**ASSIGNED TASK**
For the records below, copy exactly the span that begins at the line containing "MAR, HERO ELECTRIC VEHICLES PVT. LTD: 8 -> 6" and stops after the line containing "Хлеб ржаной: 39.12 -> 25", minus any pictures.

(Beginning of RECORDS PROVIDED)

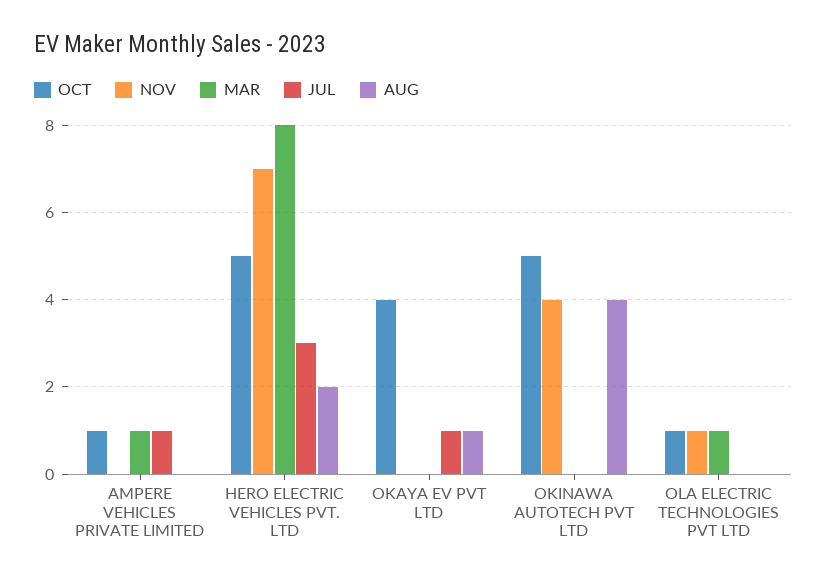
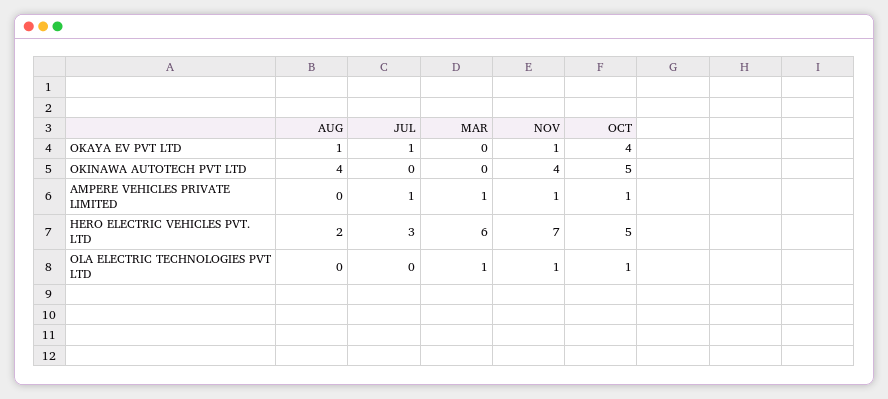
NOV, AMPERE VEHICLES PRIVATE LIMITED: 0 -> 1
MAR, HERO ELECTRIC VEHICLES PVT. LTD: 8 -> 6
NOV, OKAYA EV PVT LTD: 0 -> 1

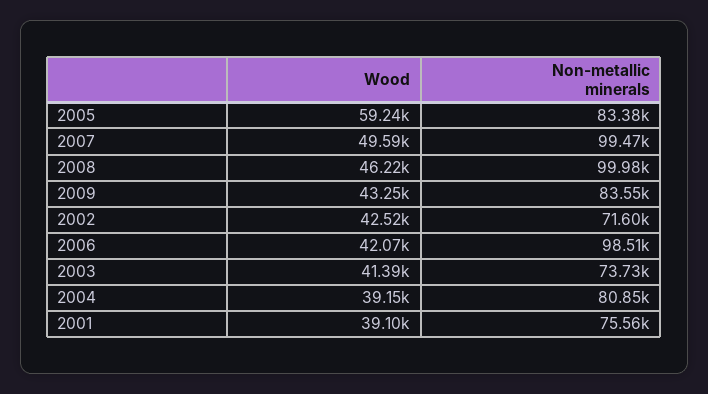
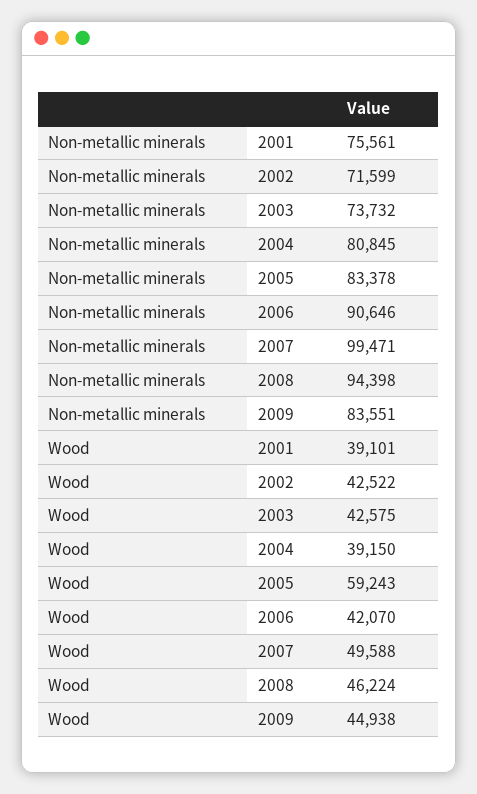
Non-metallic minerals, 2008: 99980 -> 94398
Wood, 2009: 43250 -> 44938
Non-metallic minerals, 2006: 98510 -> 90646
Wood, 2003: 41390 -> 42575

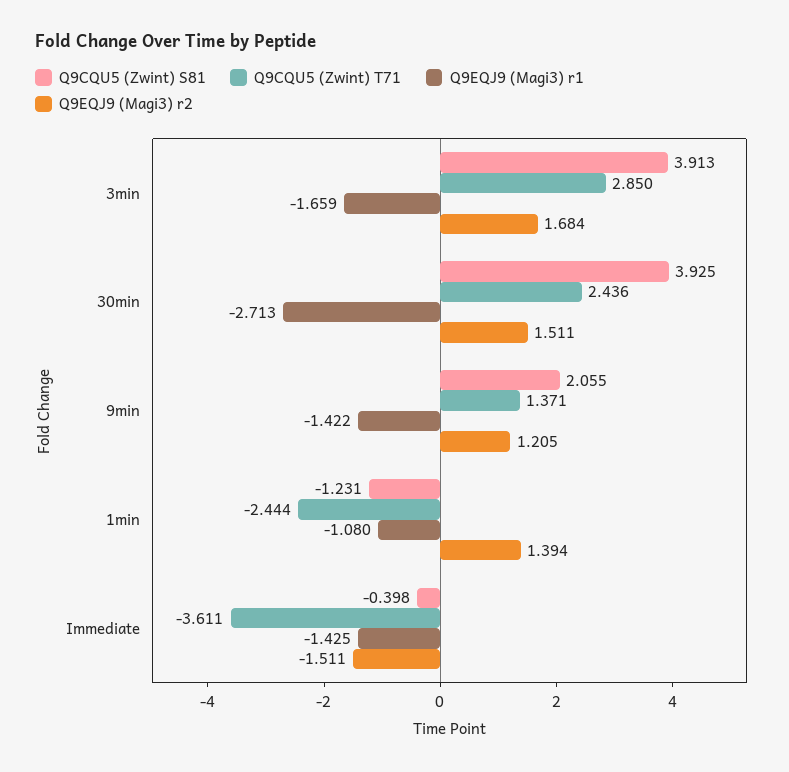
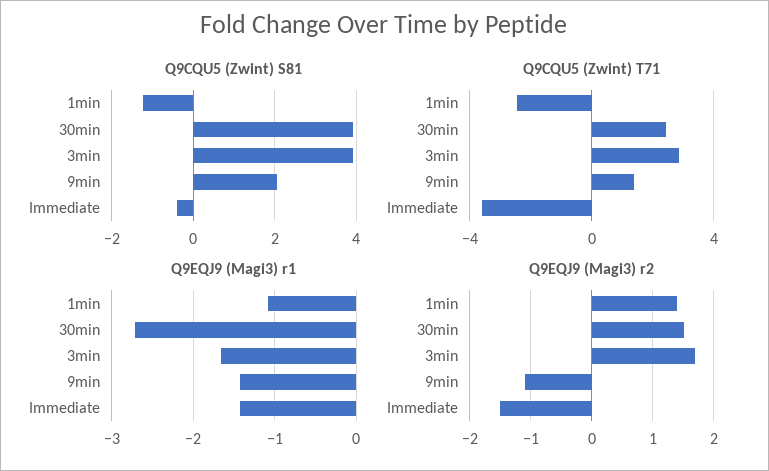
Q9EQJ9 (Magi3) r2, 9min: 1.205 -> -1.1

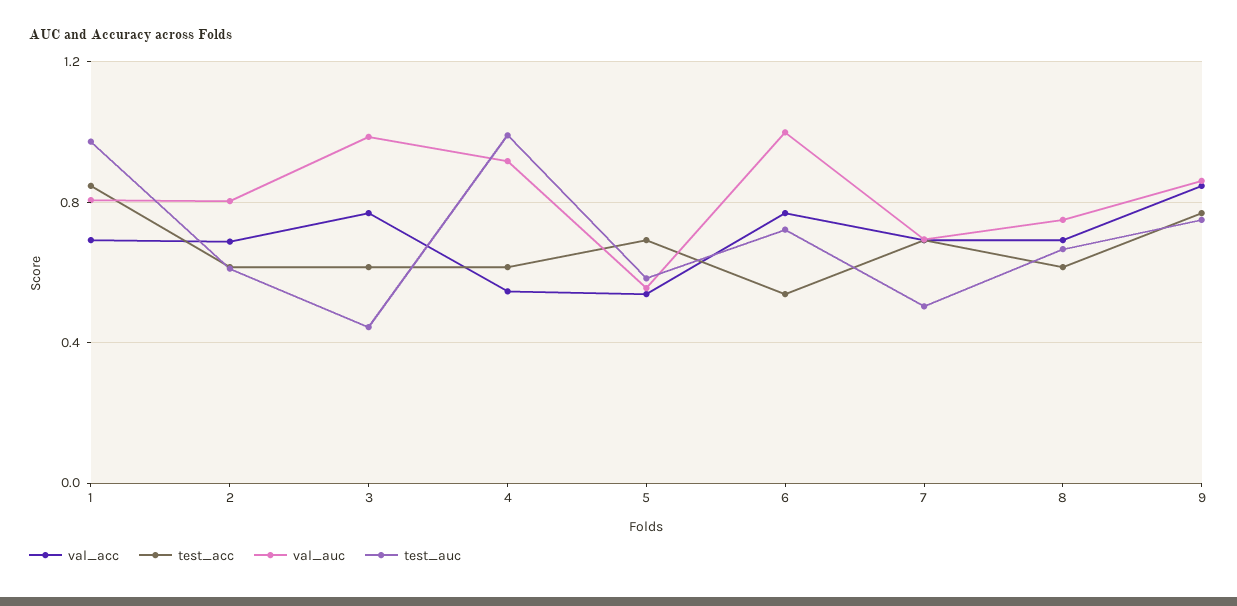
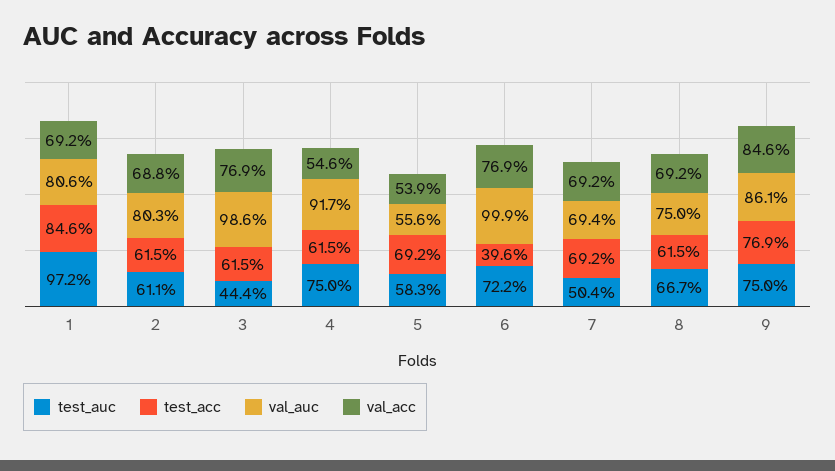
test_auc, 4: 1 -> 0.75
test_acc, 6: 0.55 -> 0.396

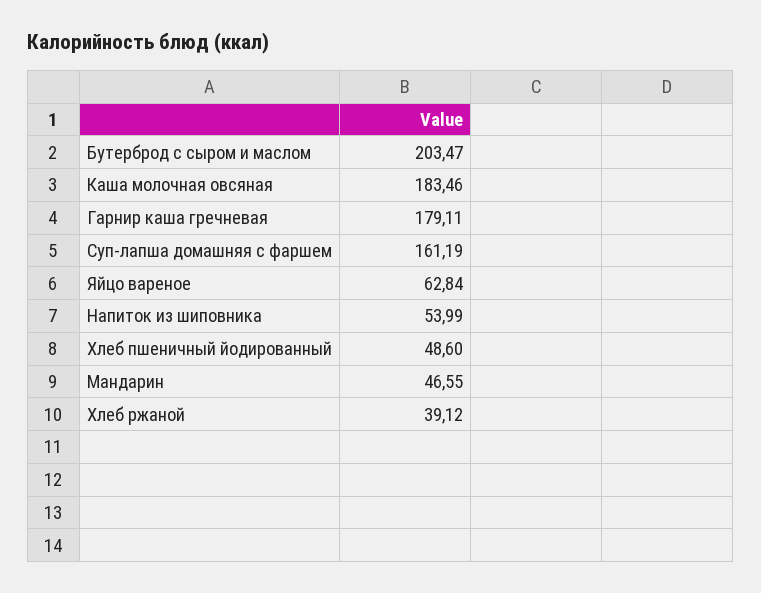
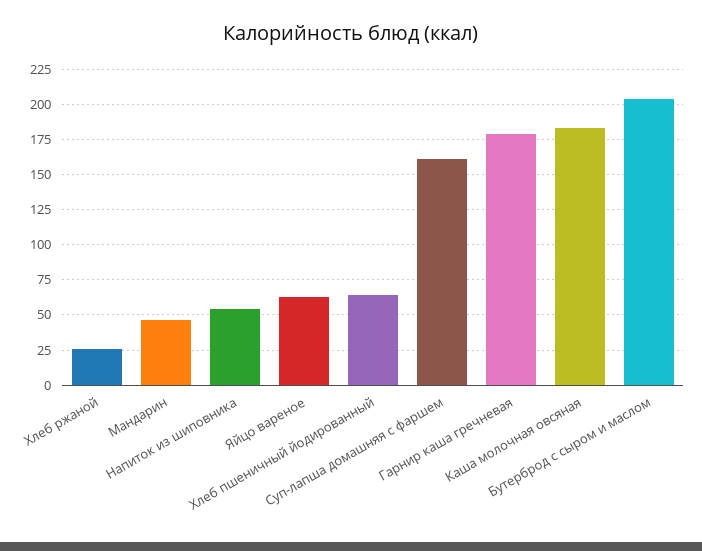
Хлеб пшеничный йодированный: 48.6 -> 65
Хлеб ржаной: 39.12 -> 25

(End of RECORDS PROVIDED)
(Beginning of RECORDS PROVIDED)

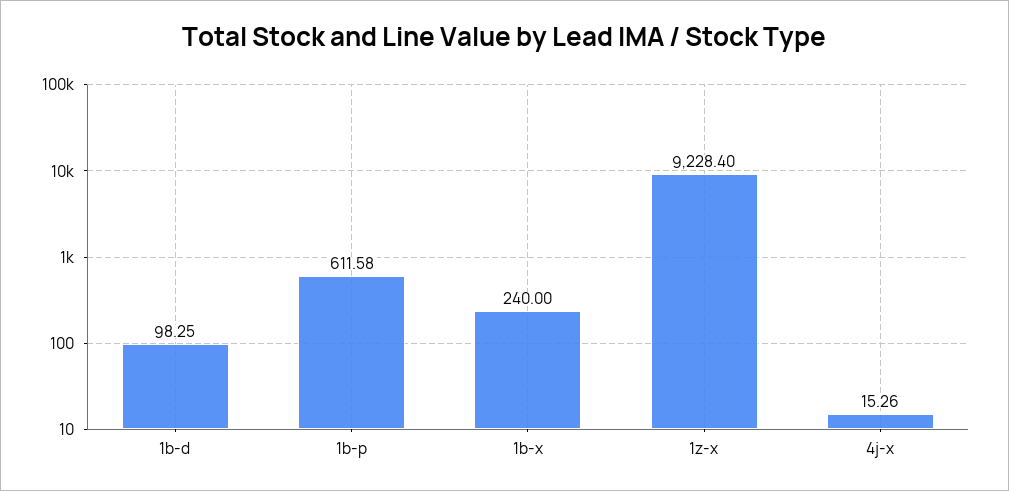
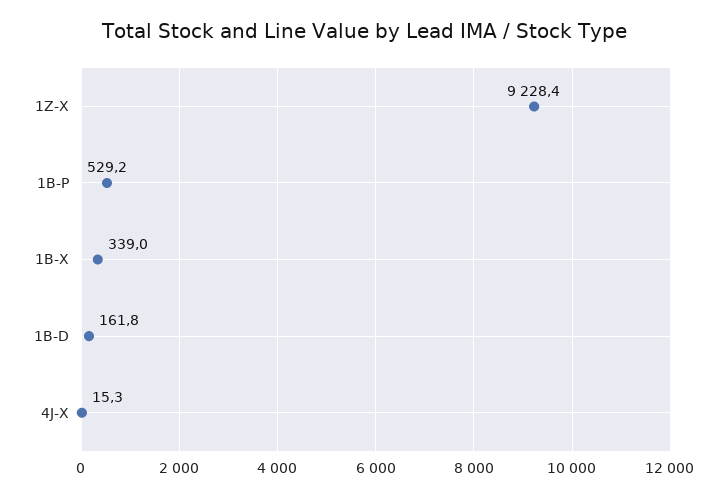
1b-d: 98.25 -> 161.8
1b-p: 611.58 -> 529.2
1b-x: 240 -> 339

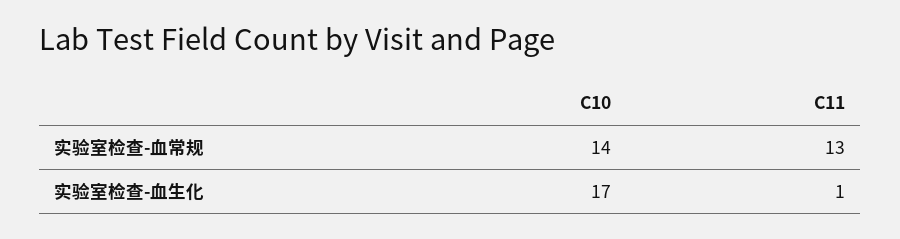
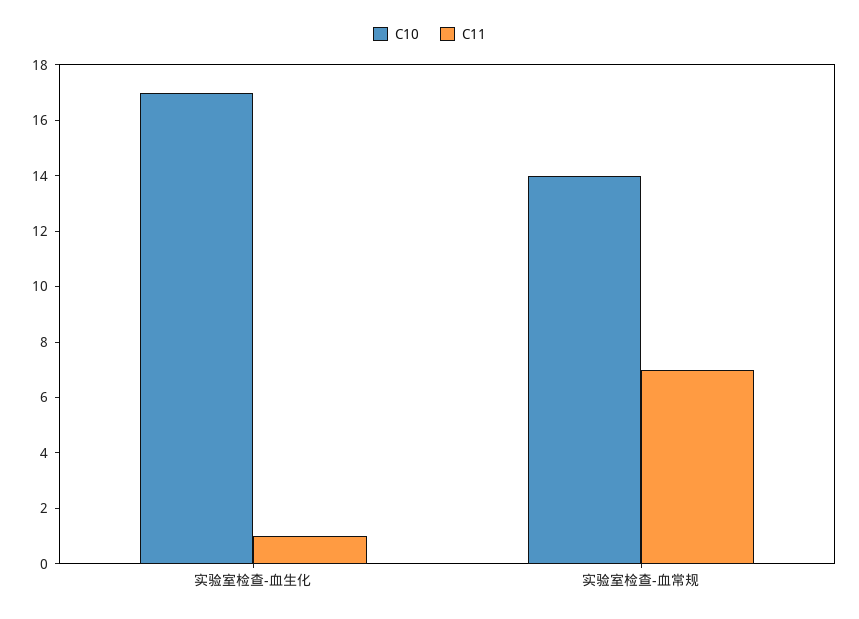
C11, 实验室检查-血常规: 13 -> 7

(End of RECORDS PROVIDED)
(Beginning of RECORDS PROVIDED)

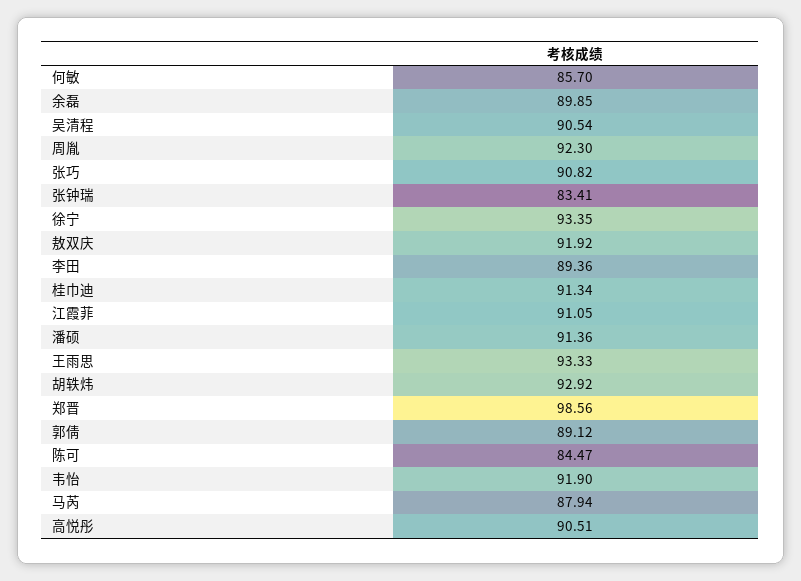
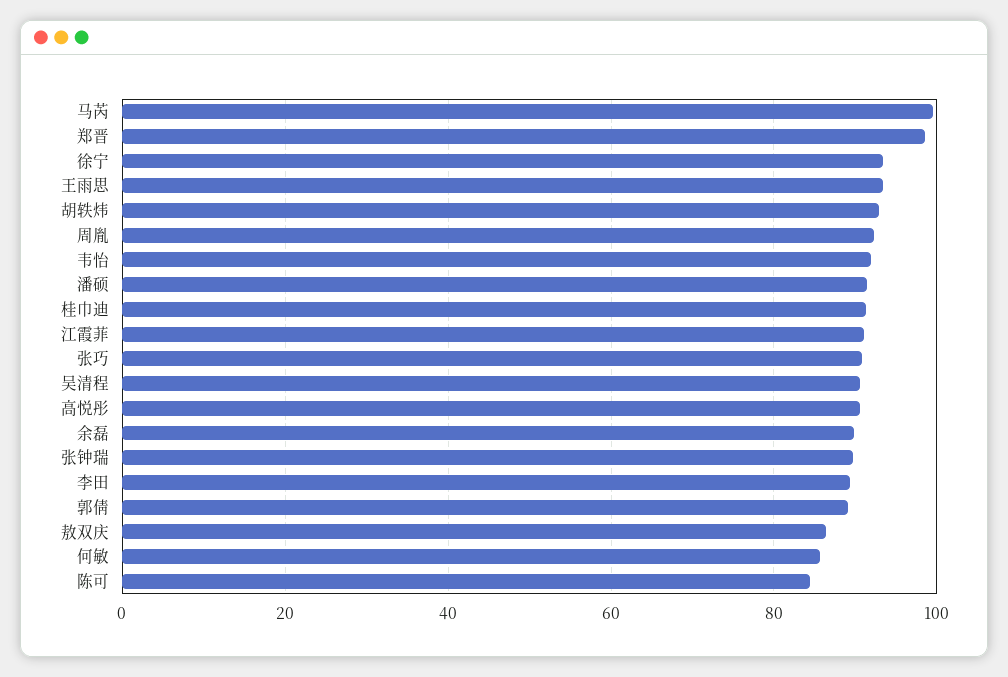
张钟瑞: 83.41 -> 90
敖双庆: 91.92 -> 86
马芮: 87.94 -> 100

(End of RECORDS PROVIDED)

**SOLUTION FOR THIS TASK**
MAR, HERO ELECTRIC VEHICLES PVT. LTD: 8 -> 6
NOV, OKAYA EV PVT LTD: 0 -> 1

Non-metallic minerals, 2008: 99980 -> 94398
Wood, 2009: 43250 -> 44938
Non-metallic minerals, 2006: 98510 -> 90646
Wood, 2003: 41390 -> 42575

Q9EQJ9 (Magi3) r2, 9min: 1.205 -> -1.1

test_auc, 4: 1 -> 0.75
test_acc, 6: 0.55 -> 0.396

Хлеб пшеничный йодированный: 48.6 -> 65
Хлеб ржаной: 39.12 -> 25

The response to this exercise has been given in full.